Ask The Experts: How Prepared are Governments & Consumers for Natural Disasters?
The enduring image from Hurricane Katrina, in 2005, is thousands of New Orleans residents on the roofs of homes and apartment buildings waiting to be rescued from the rising flood waters. Since 2005, federal and state emergency management units have worked to prevent a similar debacle from occurring again.
New disaster management policies are now in place and have been implemented in the wake of 2012's Hurricane Sandy in the Northeast, the outbreak of tornadoes in Kansas and Oklahoma and the wildfires that have ravaged the Southwest this summer.
Two Areas of Concern
In a natural disaster there are two areas of concern. First, there is focus on ensuring the safety and survival of the people who live in the stricken area. Second, there are efforts to protect property to minimize loss.
When a home is damaged or destroyed, the consumer suffers an emotional loss. The insurance company insuring the property suffers a very real economic loss. And in the recent case of Sandy, governments along coastal areas suffer damage to vital infrastructure and the loss of tax revenue from businesses that were unable to operate.
The experts we talked to generally agree that policymakers have done a better job of coping with disasters in the last eight years, though consumers are not as proactive in preparing for disaster as they could be.
Focus Back on Natural Disasters
David McEntire, a professor of public administration at the University of North Texas, says Hurricane Katrina has shifted emergency management policy back to a focus on natural disasters. In the wake of 9/11, he says it had shifted to homeland security.

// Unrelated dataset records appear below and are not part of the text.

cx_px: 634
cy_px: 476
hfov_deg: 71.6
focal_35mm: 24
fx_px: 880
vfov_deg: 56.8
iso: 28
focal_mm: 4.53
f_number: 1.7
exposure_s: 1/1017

“While we still are concerned about terrorism, there was a recognition that we cannot ignore hurricanes, tornadoes, flooding, and other disasters," McEntire said. "Also, a new law was passed after Katrina – the Post-Katrina Emergency Management Reform Act -- which basically rebuilt FEMA after the organization suffered due to the creation of the Department of Homeland Security. Hurricane Sandy resulted in a new law to improve recovery operations.”
Thomas Cova, Director of the Center for Natural & Technological Hazards at the University of Utah, says disaster spending can be divided into before and after, and both have gone up following Katrina.

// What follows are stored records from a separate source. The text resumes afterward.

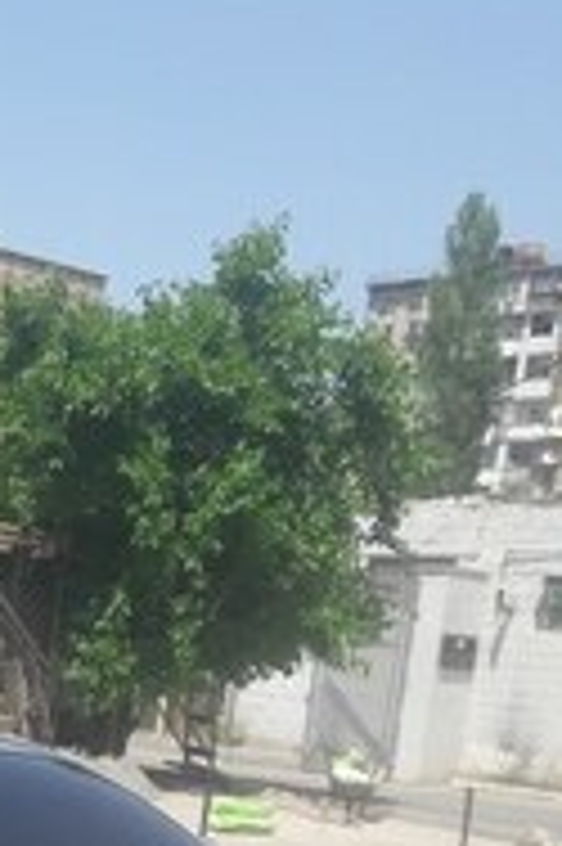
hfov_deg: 17.1
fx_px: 1806
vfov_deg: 24.7
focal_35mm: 77
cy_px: 914
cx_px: -54
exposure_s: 1/1264
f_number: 1.9
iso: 40
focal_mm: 3.7
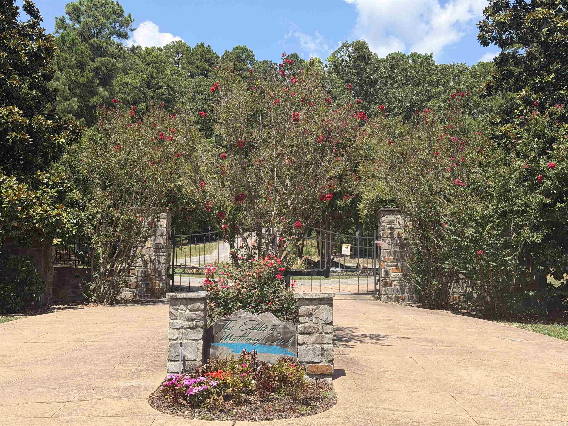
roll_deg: -1.1
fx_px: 788
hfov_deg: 39.7
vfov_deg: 30.3
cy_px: 213
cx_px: 284
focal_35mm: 48
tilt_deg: +6.7
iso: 64
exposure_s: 1/2976
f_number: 1.78
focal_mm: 6.76
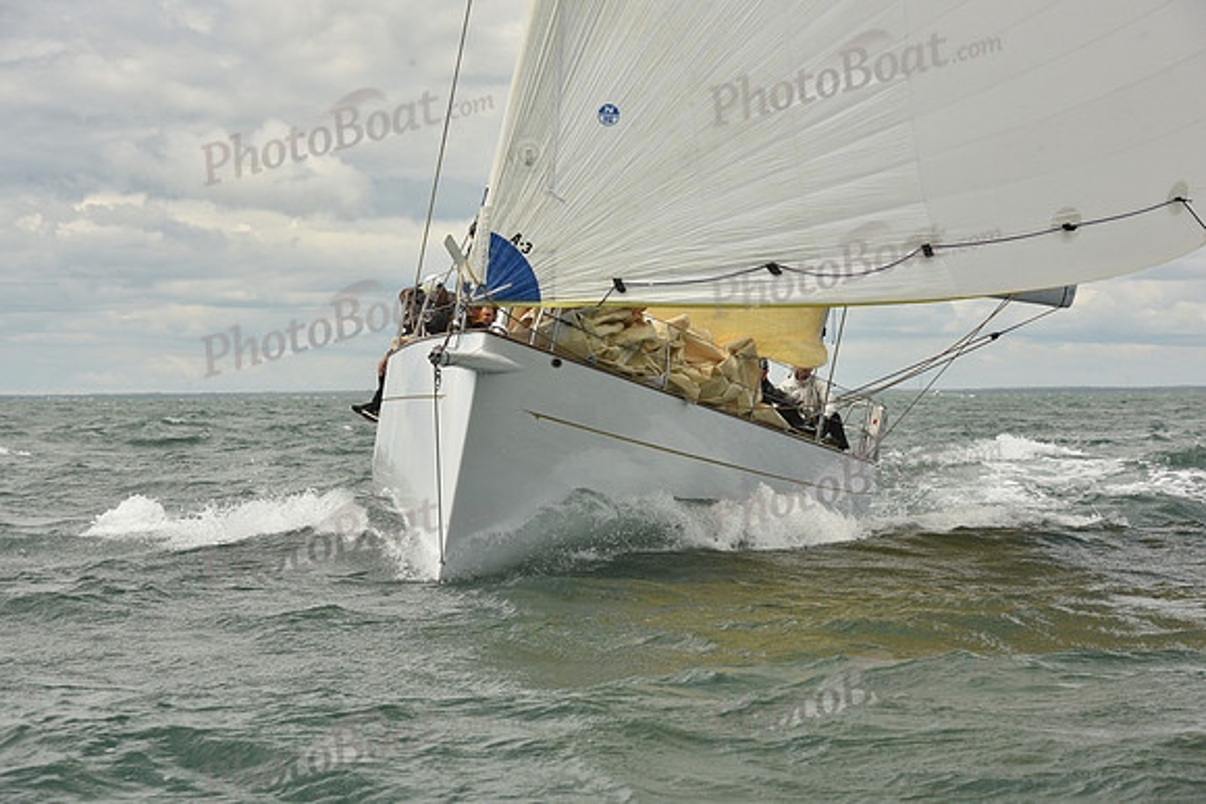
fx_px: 4523
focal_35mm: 135
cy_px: 402
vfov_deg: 10.2
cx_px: 603
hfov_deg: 15.2
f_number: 11
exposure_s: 1/800
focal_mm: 135
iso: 320
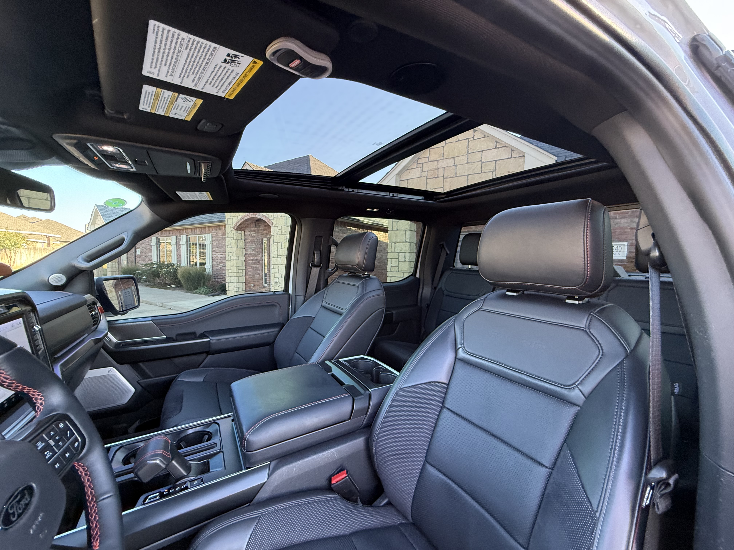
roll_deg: -1.4
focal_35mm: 14
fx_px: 297
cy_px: 275
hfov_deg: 102.1
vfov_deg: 85.7
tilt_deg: +0.1
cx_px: 367
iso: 250
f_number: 2.2
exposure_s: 1/99
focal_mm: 2.22
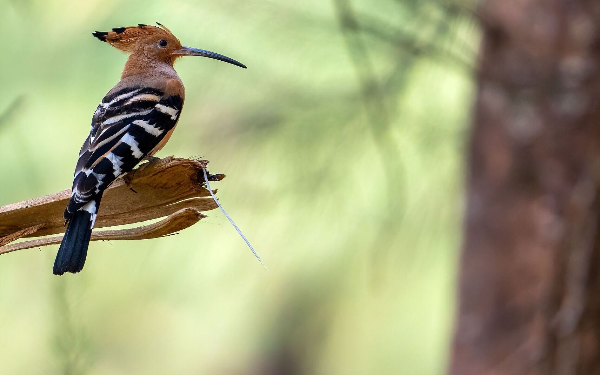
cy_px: 116
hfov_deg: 2.4
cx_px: 261
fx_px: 14031
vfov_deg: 1.5
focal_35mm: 858
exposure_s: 1/1000
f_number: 6.3
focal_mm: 600
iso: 1600
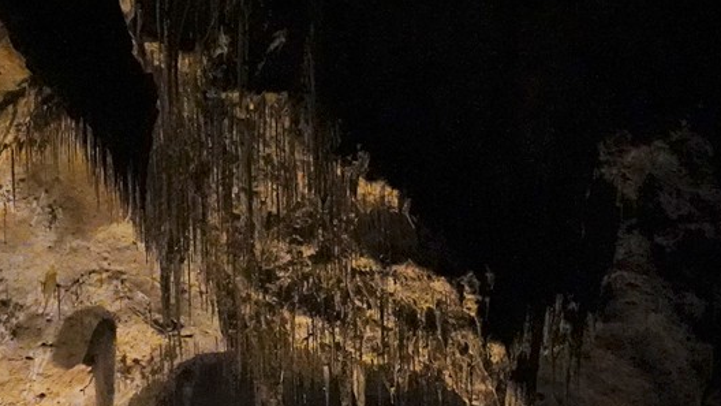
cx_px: 436
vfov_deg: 5.1
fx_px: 4550
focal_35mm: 238
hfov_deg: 9.1
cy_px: 560
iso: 12800
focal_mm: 60
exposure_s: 1/80
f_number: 5.6
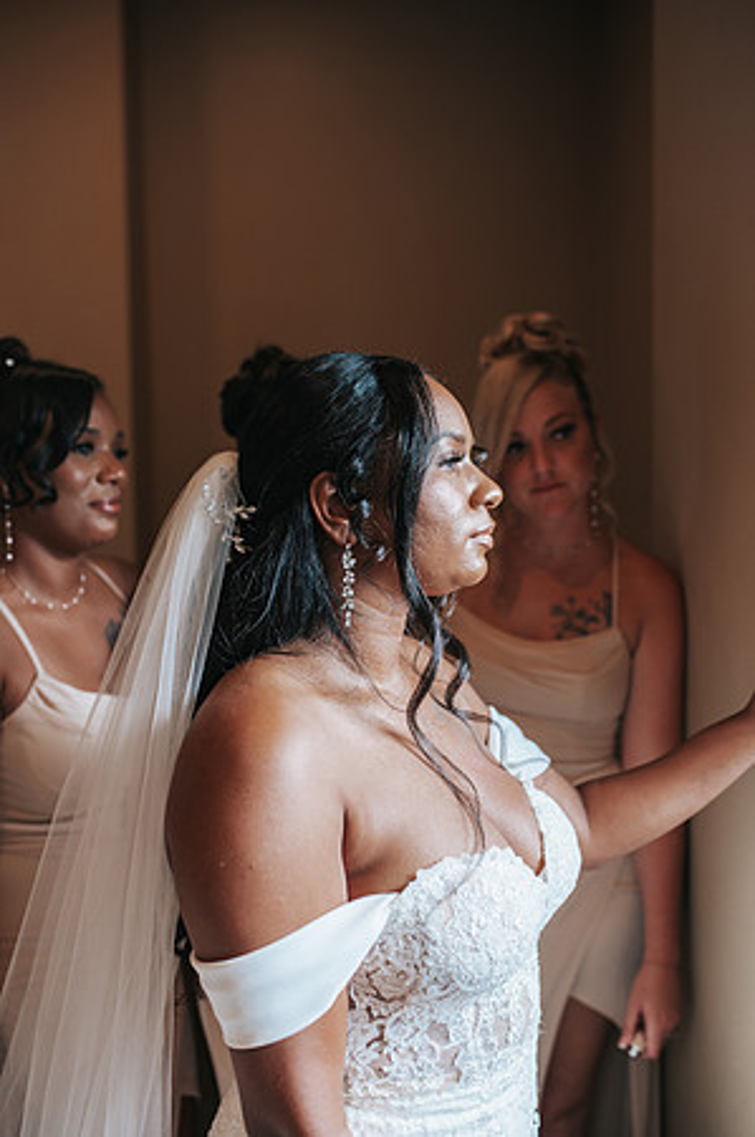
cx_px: 378
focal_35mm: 35
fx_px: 1104
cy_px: 568
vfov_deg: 54.5
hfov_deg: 37.8
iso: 320
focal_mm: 35
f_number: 2.8
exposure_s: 1/320
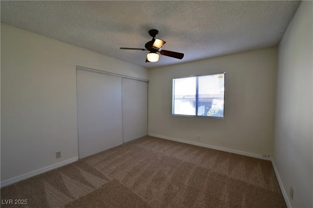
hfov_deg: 104.2
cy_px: 104
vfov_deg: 81.2
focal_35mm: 14
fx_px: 122
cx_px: 156
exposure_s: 1/60
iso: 1600
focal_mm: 14
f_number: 11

“On the after-side, there are simply more people and infrastructure in hazardous areas every year, and disaster losses continue to skyrocket," Cova said."Disaster spending on the before-side has also risen but not as fast as the after-side as more communities invest in mitigating and preparing for disasters. Hurricane Sandy is too recent to speculate on rising expenditures, but the upward trend in spending is likely to continue for the foreseeable future.”
While governments have a responsibility to protect citizens from natural disasters as much as possible, the citizens themselves also have a responsibility to reduce their own risk, where possible. Jeffrey Czajkowski, research fellow at the Wharton Risk Management and Decision Processes Center at the University of Pennsylvania, thinks consumers could be doing a better job.
“We've surveyed households over the past three seasons that were under threat of hurricane and we asking them things like 'what kind of mitigation have you added to your home?' And we found that only 20% to 30% of these households had done anything to prepare,” he said. “And these include people living directly on the water.”
Among the things they could be doing, he says, are elevating their homes, flood-proofing them or adding proper wind mitigation to the roof or windows. Meanwhile, those living in the nation's heartland are at risk of, not hurricanes but tornadoes.
In areas with a lot of tornado activity, homes with basements offer the best protection. Homeowners without basements have, in recent years, added underground storm cellars adjacent to their homes. They not only add a place of safety during a disaster but can add value to your home when you sell.